The Dataset in DJL represents both the raw data and the data loading process. For this reason, training in DJL usually requires that your data be implemented through using a dataset class. You can choose to use one of the well-known datasets we have built in. Or, you can create a custom dataset.

Dataset Helpers¶

There are a number of helpers provided by DJL to make it easy to create custom datasets. If a helper is available, it can make it easier to implement the dataset then building it from scratch:

CV¶

ImageDataset - A abstract dataset to create a dataset where the input is an image such as image classification, object detection, and image segmentation
ImageClassificationDataset - An abstract dataset for image classification
AbstractImageFolder - An abstract dataset for loading images in a folder structure. Usually you want the ImageFolderDataset.
ImageFolder - A dataset for loading image folders stored in a folder structure
ObjectDetectionDataset - An abstract dataset for object detection

NLP¶

TextDataset - An abstract dataset for NLP where either the input or labels are text-based.
TextData - A utility for managing the text within a dataset

Tabular¶

CsvDataset - An dataset for loading data from a .csv file
TabularDataset - An abstract dataset for loading tabular data with rows and feature columns
TablesawDataset - An dataset for loading from Tablesaw

Custom Datasets¶

If none of the provided datasets meet your requirements, you can also easily customize you own dataset in a custom class. While technically the dataset must only implement Dataset, it is best to instead extend RandomAccessDataset. It manages data randomization and provides comprehensive data loading functionality.

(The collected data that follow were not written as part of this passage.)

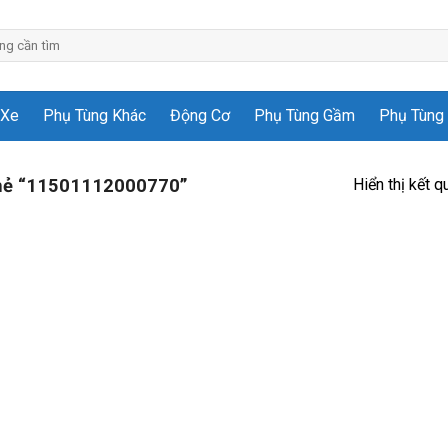
 Xe
Phụ Tùng Khác
Động Cơ
Phụ Tùng Gầm
Phụ Tùng 
Hiển thị kết q
hẻ “11501112000770”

The RandomAccessDataset is based on making your data records into a list where each record has an index. Then, it only needs to know how many records there are and how to load each record giving its index.

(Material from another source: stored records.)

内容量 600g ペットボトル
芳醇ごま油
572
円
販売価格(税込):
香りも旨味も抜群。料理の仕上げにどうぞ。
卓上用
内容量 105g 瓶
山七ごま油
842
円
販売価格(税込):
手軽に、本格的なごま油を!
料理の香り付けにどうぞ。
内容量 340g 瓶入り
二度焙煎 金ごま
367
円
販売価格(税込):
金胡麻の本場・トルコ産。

As part of implementing the dataset, there are two methods that must be defined:

Record get(NDManager manager, long index) - Returns the record (both input data and output label) for a particular index
long availableSize() - Returns the number of records in the dataset

In addition, the dataset should also have a nested builder class to contain details on how to load the dataset. The builder would extend RandomAccessDataset.BaseBuilder. This provides an avenue to modify how RandomAccessDataset loads the data. You can also add your own options into the builder. For an example of how this would look like, see ImageFolder.Builder.

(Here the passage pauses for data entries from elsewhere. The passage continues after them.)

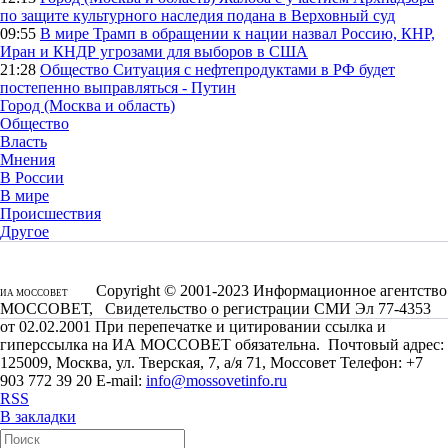
по защите культурного наследия подана в Верховный суд
09:55
В мире
Трамп в обращении к нации назвал Россию, КНР,
Иран и КНДР угрозами для выборов в США
21:28
Общество
Ситуация с нефтепродуктами в РФ будет
постепенно выправляться - Путин
Город (Москва и область)
Общество
Власть
Мнения
В России
В мире
Происшествия
Другое
Copyright © 2001-2023 Информационное агентство
ИА МОССОВЕТ
МОССОВЕТ, Свидетельство о регистрации СМИ Эл 77-4353
от 02.02.2001 При перепечатке и цитировании ссылка и
гиперссылка на ИА МОССОВЕТ обязательна. Почтовый адрес:
125009, Москва, ул. Тверская, 7, а/я 71, Моссовет Телефон: +7
903 772 39 20 E-mail:
info@mossovetinfo.ru
RSS
В закладки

You can also view this example of creating a new CSV dataset.

Many of the abstract dataset helpers above also extend RandomAccessDataset. When using them, most of the same information applies. You may be asked to implement slightly different methods depending on the particular extended class. You will also want to extend that classes BaseBuilder instead of the one found in RandomAccessDataset to get the additional data loading options from the helper.

If you create a new dataset for public dataset, consider contributing that dataset back to DJL for others to use. You can follow these instructions for adding it.